Without including any pictures, copy every line below exactly.

■ ■ ■

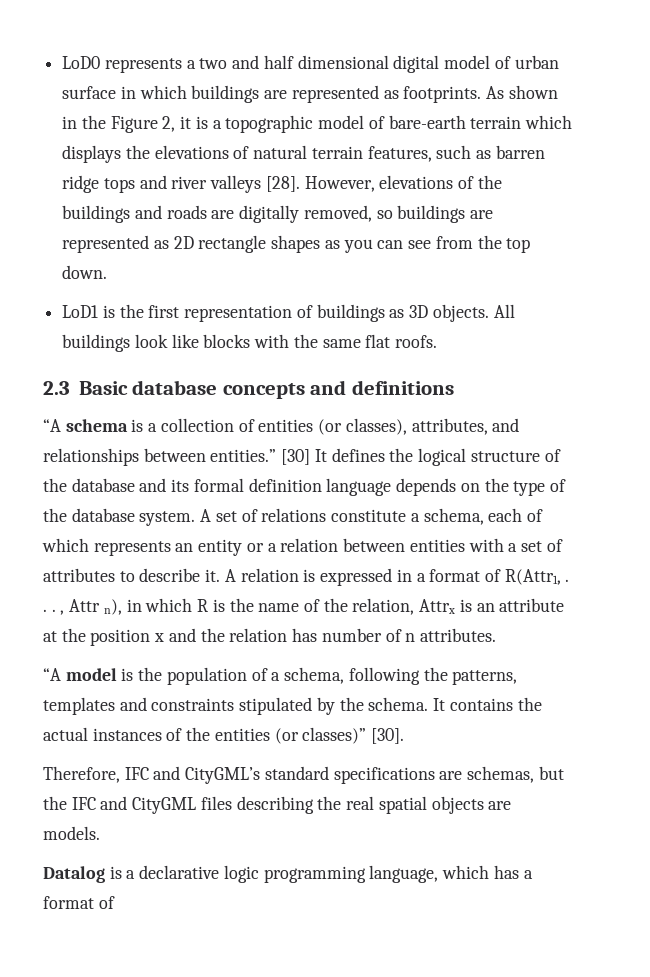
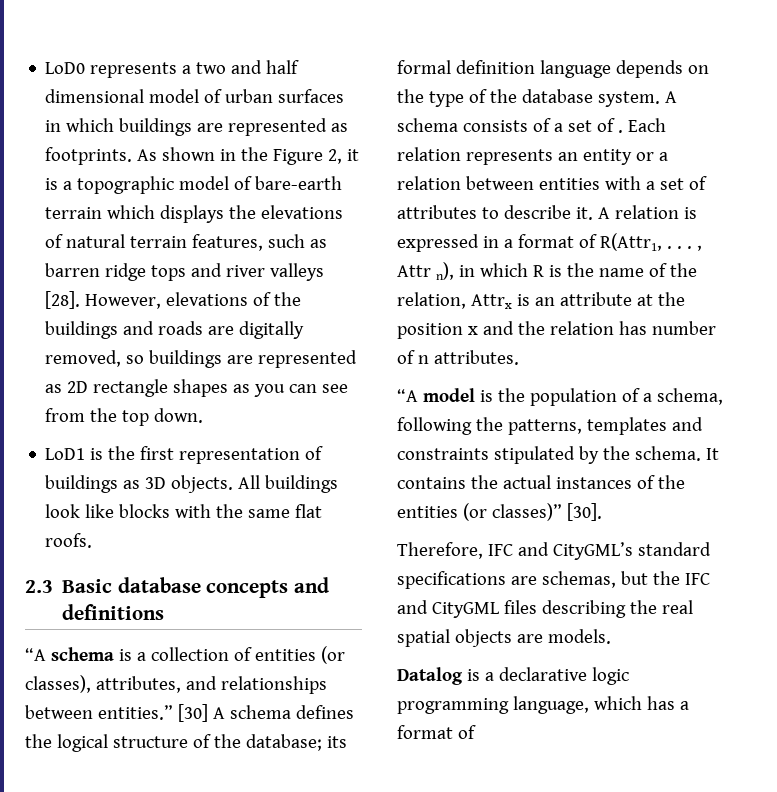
[393,55,440,73] digital -> (145, 96) none
[62,86,117,99] surface -> [278,89,345,103] surfaces
[314,449,327,462] It -> [212,705,291,719] A schema
[71,478,167,492] database and -> [245,734,322,751] database;
[215,508,543,525] [42,538,89,552] set of relations constitute a schema, each of which -> [397,118,666,133] [397,147,461,161] schema consists of a set of . Each relation

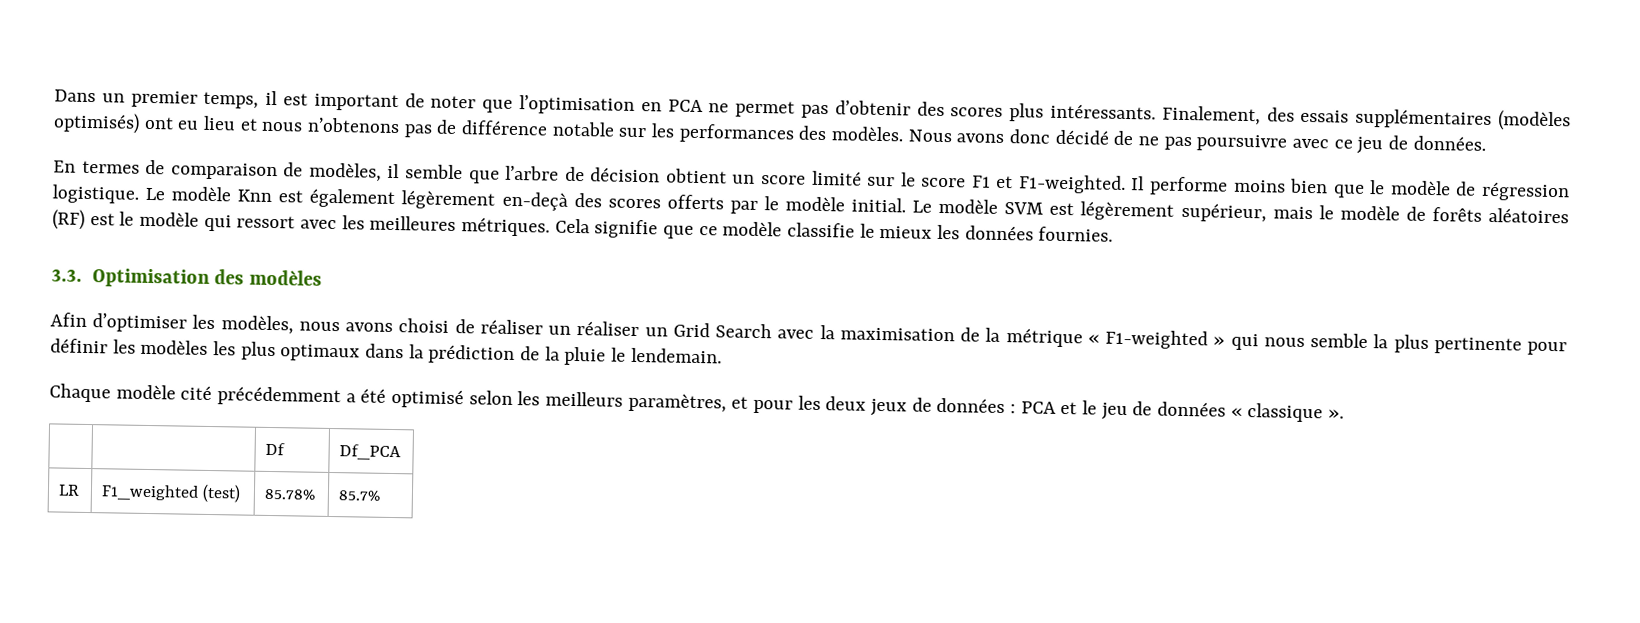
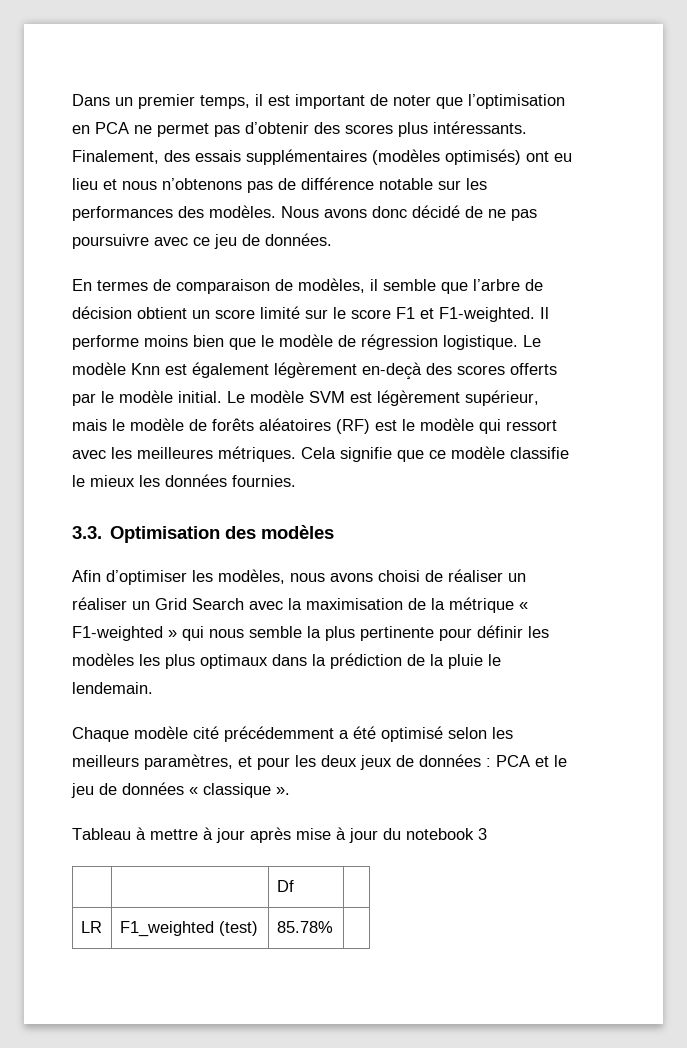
(1345, 414) none -> [72,827,487,843] // Tableau à mettre à jour après mise à jour du notebook 3
[339,444,402,461] Df_PCA -> (294, 886) none
[338,490,381,501] 85.7% -> (333, 927) none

■ ■ ■

◆ Written response:
[393,55,440,73] digital -> (145, 96) none
[62,86,117,99] surface -> [278,89,345,103] surfaces
[314,449,327,462] It -> [212,705,291,719] A schema
[71,478,167,492] database and -> [245,734,322,751] database;
[215,508,543,525] [42,538,89,552] set of relations constitute a schema, each of which -> [397,118,666,133] [397,147,461,161] schema consists of a set of . Each relation

(1345, 414) none -> [72,827,487,843] // Tableau à mettre à jour après mise à jour du notebook 3
[339,444,402,461] Df_PCA -> (294, 886) none
[338,490,381,501] 85.7% -> (333, 927) none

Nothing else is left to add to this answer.